Soy de los que pienso que quien preside la primera institución de la Isla, sea quien sea, merece al menos el respeto que le confiere el cargo. Sin embargo, Manuela Armas lo pone realmente difícil, porque sus palabras, y mucho más sus escritos, provocan la hilaridad de la concurrencia en demasiadas ocasiones. Está cayendo la que está cayendo. La crisis institucional es de escándalo. Y la señora nos larga este comunicado:
Como presidenta del Cabildo de Lanzarote y como lanzaroteña, valoro positivamente las investigaciones que, en estos días, la Justicia y las Fuerzas de Seguridad del Estado llevan a cabo en nuestra isla en pro de la legalidad. Nadie debe ver en estos hechos un motivo para sentirse herido en su dignidad como lanzaroteño. Más bien todo lo contrario.
Aunque lamentamos el dolor que estos episodios puedan causar en personas inocentes, vemos en éstos una oportunidad para marcar un antes y un después respecto a la confianza de los ciudadanos en las instituciones y los políticos, y un sustancial avance democrático en la isla de Lanzarote.
Llamo a toda la población a la tranquilidad y aprovecho para garantizarles que la buena gobernanza insular está asegurada y su presidenta confiada y firme.
Tranquilidad señores, que no hay mayor problema, que esto es “una oportunidad”, y de las buenas. Tranquilidad señores, que “la buena gobernanza insular está asegurada”, tan asegurada y tan buena como hasta la fecha –aunque quizá haya que negociar con algunos encarcelados más–, y que nuestra presidenta está “confiada y firme”, tan confiada y tan firme como hasta la fecha.

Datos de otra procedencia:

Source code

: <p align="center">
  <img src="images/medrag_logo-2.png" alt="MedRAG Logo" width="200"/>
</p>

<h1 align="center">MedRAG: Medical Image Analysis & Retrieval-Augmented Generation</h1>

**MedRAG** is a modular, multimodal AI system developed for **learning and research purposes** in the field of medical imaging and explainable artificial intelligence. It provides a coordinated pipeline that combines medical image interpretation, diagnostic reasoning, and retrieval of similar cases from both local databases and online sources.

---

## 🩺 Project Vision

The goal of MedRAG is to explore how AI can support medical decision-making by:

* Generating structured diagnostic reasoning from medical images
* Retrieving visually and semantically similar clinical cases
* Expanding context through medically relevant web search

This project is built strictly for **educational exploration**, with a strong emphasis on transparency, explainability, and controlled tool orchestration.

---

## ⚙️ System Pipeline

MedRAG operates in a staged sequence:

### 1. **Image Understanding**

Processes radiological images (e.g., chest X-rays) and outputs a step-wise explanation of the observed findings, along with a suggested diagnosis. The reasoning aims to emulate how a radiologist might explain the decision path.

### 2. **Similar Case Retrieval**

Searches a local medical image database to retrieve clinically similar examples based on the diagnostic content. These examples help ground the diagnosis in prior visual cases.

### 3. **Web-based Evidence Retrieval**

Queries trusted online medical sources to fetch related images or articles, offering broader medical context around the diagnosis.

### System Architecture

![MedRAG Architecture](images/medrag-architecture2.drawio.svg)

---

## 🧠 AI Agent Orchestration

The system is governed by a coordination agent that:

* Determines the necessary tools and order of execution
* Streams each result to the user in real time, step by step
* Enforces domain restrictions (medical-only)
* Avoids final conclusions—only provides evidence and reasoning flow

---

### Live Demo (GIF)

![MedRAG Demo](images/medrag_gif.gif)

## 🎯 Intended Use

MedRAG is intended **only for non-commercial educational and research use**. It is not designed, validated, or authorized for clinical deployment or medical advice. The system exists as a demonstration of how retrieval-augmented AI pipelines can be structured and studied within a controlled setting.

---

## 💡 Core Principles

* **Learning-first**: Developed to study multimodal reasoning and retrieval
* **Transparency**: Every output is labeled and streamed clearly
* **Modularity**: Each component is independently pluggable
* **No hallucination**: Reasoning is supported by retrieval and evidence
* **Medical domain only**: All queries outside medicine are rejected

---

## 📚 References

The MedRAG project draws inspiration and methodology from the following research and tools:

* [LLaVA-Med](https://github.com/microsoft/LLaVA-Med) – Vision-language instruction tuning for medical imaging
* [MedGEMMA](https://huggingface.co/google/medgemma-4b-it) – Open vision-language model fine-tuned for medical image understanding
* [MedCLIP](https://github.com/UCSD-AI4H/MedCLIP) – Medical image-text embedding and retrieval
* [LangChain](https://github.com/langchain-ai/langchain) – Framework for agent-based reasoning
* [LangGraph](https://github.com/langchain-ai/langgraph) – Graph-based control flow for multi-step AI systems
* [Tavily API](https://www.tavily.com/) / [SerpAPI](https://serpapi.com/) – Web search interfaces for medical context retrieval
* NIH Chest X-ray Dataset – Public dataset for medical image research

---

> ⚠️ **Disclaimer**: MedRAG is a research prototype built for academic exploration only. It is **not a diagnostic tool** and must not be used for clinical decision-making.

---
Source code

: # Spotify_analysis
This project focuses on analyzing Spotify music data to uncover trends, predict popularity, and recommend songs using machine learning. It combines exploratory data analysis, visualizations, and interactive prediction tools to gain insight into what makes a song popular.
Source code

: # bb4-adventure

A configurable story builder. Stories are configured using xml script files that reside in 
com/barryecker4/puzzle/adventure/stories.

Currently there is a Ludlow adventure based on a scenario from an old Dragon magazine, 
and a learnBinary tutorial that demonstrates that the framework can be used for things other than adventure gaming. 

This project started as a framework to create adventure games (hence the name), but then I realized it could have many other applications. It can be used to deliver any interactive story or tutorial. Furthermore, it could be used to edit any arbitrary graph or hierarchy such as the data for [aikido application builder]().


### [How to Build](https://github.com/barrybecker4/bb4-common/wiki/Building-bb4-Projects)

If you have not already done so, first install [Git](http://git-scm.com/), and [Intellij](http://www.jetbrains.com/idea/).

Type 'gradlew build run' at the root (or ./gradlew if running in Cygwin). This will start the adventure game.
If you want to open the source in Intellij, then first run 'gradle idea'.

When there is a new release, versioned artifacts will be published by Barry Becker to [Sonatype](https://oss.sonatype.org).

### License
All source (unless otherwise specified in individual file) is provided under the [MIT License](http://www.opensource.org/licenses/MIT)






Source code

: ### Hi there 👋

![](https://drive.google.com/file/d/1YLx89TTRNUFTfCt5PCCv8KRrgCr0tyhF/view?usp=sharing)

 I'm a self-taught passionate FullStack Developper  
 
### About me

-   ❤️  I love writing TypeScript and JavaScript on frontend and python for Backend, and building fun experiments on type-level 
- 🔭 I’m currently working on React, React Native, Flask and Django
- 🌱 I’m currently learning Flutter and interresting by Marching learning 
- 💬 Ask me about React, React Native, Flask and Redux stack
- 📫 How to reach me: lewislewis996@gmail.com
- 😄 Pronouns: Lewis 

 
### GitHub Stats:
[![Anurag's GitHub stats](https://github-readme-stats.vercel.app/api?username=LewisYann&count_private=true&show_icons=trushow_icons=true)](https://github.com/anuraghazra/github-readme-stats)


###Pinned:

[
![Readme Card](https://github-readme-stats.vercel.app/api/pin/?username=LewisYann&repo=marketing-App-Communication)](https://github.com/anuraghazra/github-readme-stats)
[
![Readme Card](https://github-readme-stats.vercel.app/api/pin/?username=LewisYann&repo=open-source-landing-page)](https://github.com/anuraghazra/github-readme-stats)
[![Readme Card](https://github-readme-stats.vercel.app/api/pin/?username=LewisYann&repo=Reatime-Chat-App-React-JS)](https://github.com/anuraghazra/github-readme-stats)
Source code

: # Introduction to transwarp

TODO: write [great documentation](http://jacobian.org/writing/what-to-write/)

En efecto, para echarse a temblar.
Hay quien dice que “puede que Zapatero no sea muy inteligente”. Pues imagínense lo que tendríamos que decir que puede ser Manuela Armas. Pero no, no se puede decir, porque la presidencia del Cabildo merece un respeto, incluso aunque la ocupe Manuela Armas, e incluso aunque la ocupe gracias a los votos de la trama de corrupción.
Vaya negatividad, macho. Soy el primero en criticar cuando creo que hay que hacerlo. Pero a mí el comunicado me pareció razonable cuando lo leí. Está bien que la presidenta del Cabildo, en cuanto presidenta y no en cuanto socialista, transmita un mensaje de tranquilidad y de optimismo. A veces parece que se trata de dar caña por dar.
¡Vale ya, marsá, te vamos a poner a tí al frente, tú que rozas la perfección!
La verdad es que las palabras de la presidenta no tienen desperdicio. Hablar de buena gobernanza cuando es algo que hasta el momento, sin caso unión, brillaba por su ausencia suena a broma.
Pero la presidenta va más allá diciendo que actuará con firmeza. Lo cierto es que a día de hoy, uno de los detenidos por ser pillado “in fraganti” sigue contratado por el Cabildo sin que se explique por qué.